=== SOURCE EXTRACT ===
Topology and cluster visibility
The Topology and Nodes tabs in proxymock web give you a live,
read-only view into a connected Kubernetes cluster. Two in-cluster
Speedscale components back them:
- The forwarder supplies the live topology graph and node/pod metrics — the moving parts of the Topology and Nodes tabs.
- The inspector supplies Kubernetes troubleshooting detail: a workload's describe-style status and health, its events, pod logs, its config dependencies, and a browsable view of the namespace's ConfigMaps, Secrets, and Services.
This page is in two halves. Connecting to the
cluster covers how proxymock web
reaches the forwarder (and how to fix it when it can't).
Workload and resource visibility
covers everything the inspector adds once you're connected.
=== MATERIAL SHOWN ===
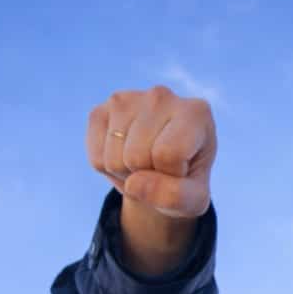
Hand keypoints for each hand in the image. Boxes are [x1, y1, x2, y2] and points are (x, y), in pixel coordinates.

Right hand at [86, 85, 215, 219]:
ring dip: (127, 173)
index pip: (169, 154)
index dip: (172, 174)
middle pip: (137, 156)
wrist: (163, 168)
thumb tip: (134, 184)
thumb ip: (176, 196)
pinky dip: (108, 169)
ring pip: (114, 159)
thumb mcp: (194, 197)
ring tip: (144, 162)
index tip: (182, 167)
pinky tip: (125, 155)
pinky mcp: (100, 111)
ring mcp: (126, 99)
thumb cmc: (185, 179)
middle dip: (146, 174)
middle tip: (159, 167)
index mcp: (195, 111)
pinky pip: (97, 158)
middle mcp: (160, 96)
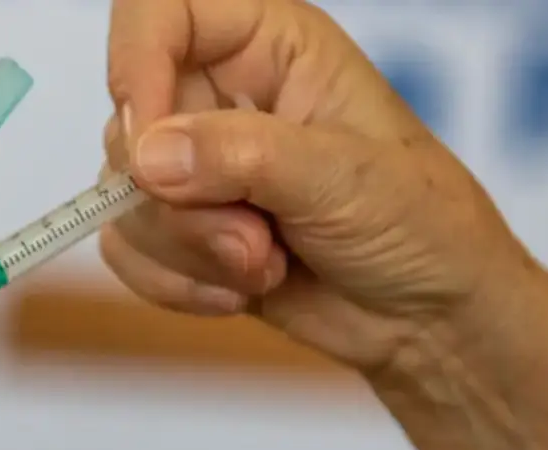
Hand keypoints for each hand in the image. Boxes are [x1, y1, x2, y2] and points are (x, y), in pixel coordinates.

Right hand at [100, 0, 538, 374]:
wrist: (426, 320)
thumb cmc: (418, 224)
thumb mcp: (346, 179)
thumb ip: (245, 156)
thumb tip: (147, 157)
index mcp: (267, 45)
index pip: (159, 12)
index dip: (136, 67)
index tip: (149, 150)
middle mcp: (217, 97)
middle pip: (128, 125)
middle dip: (184, 204)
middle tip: (255, 240)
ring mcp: (191, 167)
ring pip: (121, 198)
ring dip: (189, 251)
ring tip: (266, 265)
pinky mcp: (178, 230)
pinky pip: (123, 249)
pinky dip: (173, 283)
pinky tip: (236, 291)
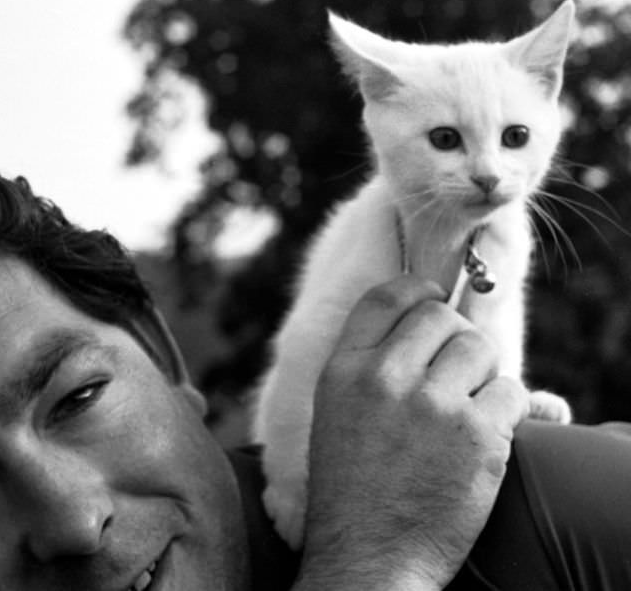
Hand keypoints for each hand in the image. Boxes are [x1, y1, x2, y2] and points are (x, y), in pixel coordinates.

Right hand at [294, 275, 528, 589]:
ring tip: (469, 403)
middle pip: (440, 316)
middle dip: (455, 336)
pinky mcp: (477, 436)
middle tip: (455, 369)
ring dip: (482, 370)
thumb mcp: (334, 414)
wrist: (369, 556)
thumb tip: (419, 327)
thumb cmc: (351, 489)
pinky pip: (511, 389)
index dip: (418, 289)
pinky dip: (507, 407)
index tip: (434, 298)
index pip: (387, 298)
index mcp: (344, 371)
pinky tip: (486, 433)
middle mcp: (384, 378)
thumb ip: (368, 366)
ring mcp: (432, 404)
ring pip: (480, 346)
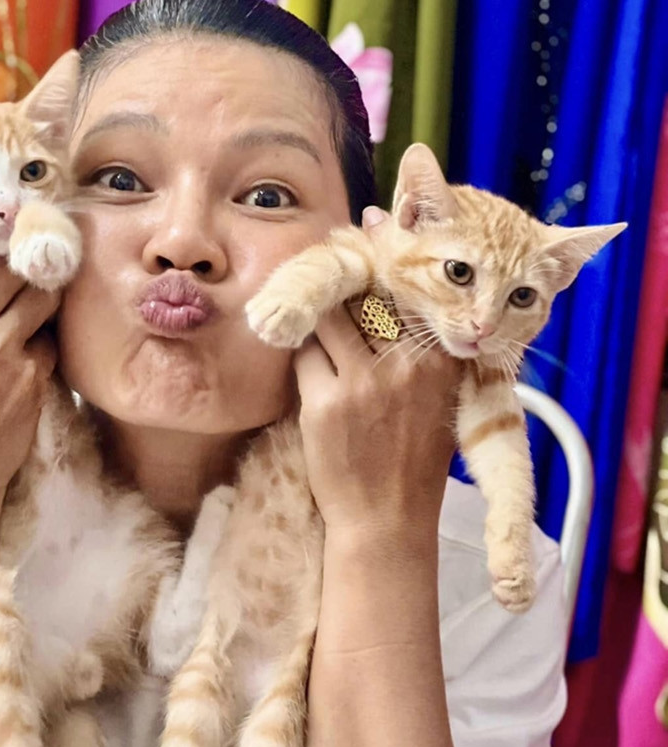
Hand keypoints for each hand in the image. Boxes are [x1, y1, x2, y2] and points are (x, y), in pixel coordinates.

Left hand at [294, 208, 461, 546]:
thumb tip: (404, 301)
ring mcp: (366, 381)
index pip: (413, 288)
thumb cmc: (413, 462)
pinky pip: (305, 355)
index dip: (389, 255)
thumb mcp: (440, 400)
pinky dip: (303, 355)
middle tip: (328, 250)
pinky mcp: (327, 401)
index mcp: (443, 358)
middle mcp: (408, 363)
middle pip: (367, 292)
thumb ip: (426, 353)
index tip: (374, 226)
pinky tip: (306, 361)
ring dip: (317, 312)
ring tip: (309, 306)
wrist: (387, 521)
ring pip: (329, 318)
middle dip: (345, 271)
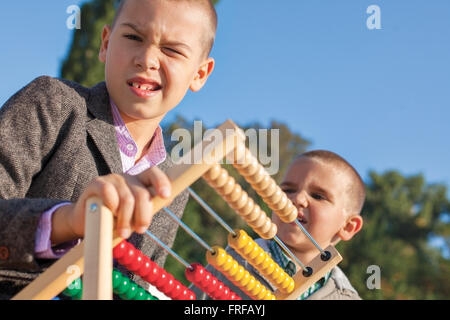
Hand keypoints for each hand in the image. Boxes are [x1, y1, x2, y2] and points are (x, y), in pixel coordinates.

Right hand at [51, 166, 170, 243]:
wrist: (87, 223)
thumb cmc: (116, 219)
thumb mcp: (134, 214)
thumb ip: (148, 206)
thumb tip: (168, 198)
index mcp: (140, 181)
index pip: (153, 174)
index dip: (161, 182)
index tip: (166, 196)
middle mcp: (127, 177)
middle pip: (142, 193)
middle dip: (144, 215)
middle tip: (141, 230)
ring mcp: (112, 178)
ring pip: (127, 199)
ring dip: (126, 220)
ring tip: (123, 232)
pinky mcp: (96, 183)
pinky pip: (108, 193)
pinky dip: (112, 206)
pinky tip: (109, 213)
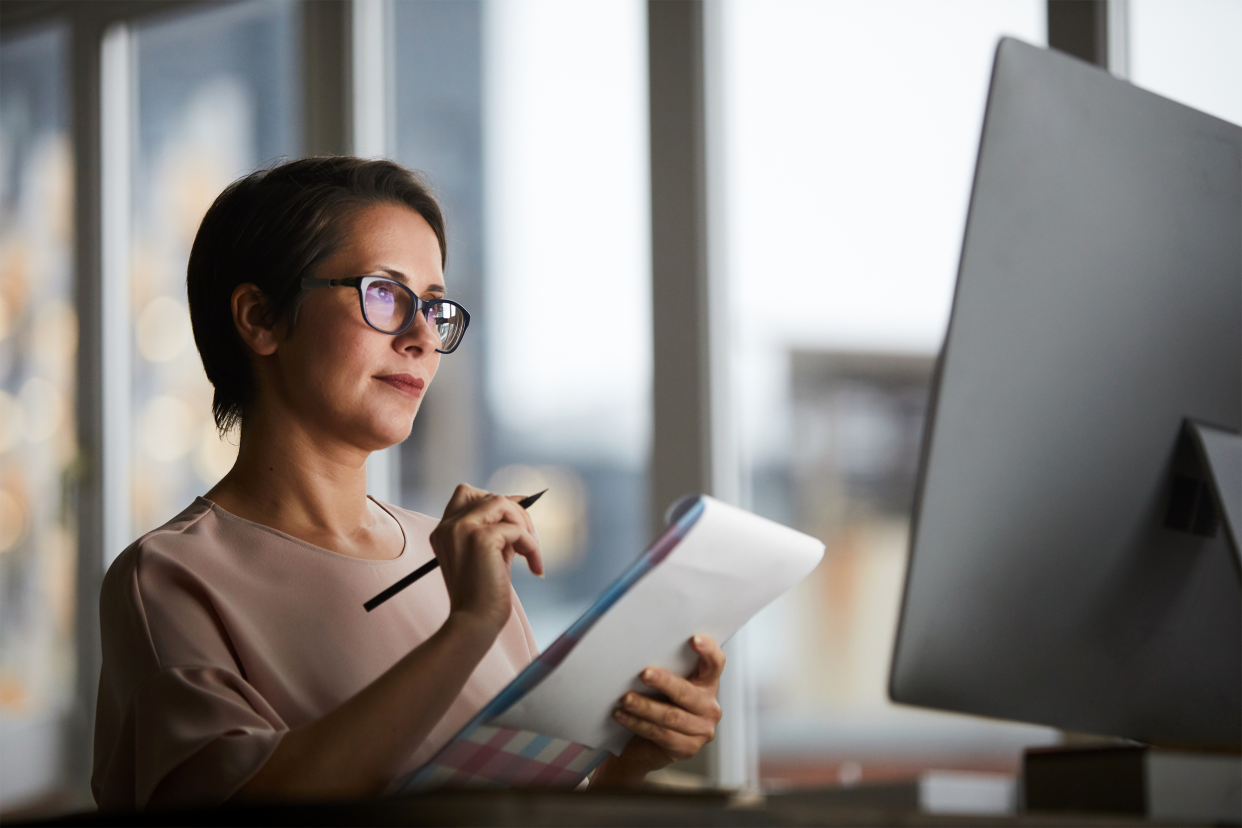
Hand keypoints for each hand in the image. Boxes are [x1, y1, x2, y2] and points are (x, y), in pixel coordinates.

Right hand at [429, 484, 543, 634]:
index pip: (466, 494)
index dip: (496, 499)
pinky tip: (534, 566)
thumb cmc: (482, 595)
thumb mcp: (488, 555)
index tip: (519, 514)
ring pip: (502, 503)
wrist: (474, 623)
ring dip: (524, 525)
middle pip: (489, 496)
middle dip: (516, 513)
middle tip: (529, 540)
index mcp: (444, 531)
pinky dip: (531, 546)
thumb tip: (520, 505)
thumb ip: (497, 530)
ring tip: (531, 552)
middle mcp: (448, 526)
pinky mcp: (479, 538)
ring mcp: (461, 529)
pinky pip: (516, 530)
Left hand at [592, 635, 724, 787]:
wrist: (645, 745)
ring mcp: (702, 730)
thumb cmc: (655, 704)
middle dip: (664, 682)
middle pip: (687, 692)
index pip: (715, 664)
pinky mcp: (687, 748)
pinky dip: (638, 724)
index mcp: (707, 684)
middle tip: (644, 674)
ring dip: (645, 707)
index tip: (694, 639)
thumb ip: (664, 670)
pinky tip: (622, 716)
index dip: (708, 651)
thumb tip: (641, 651)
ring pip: (670, 716)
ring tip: (625, 699)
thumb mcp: (663, 686)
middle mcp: (709, 707)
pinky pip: (661, 734)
===
### EXERCISE INSTRUCTIONS
1. Retype the topology and cluster visibility text between "This page is" and "once you're connected.", inclusive.
2. In two sentences, summarize the topology and cluster visibility text.

### SOLUTION LIST
1.
This page is in two halves. Connecting to the
cluster covers how proxymock web
reaches the forwarder (and how to fix it when it can't).
Workload and resource visibility
covers everything the inspector adds once you're connected.

2. The Topology and Nodes tabs in proxymock web offer a live, read-only view into a connected Kubernetes cluster, backed by two in-cluster Speedscale components: the forwarder, which supplies the topology graph and node/pod metrics, and the inspector, which supplies troubleshooting detail such as workload status, events, pod logs, config dependencies, and a view of the namespace's ConfigMaps, Secrets, and Services. The page is split into two halves, one on how proxymock web reaches the forwarder and how to fix it when it can't, and one on what the inspector adds once connected.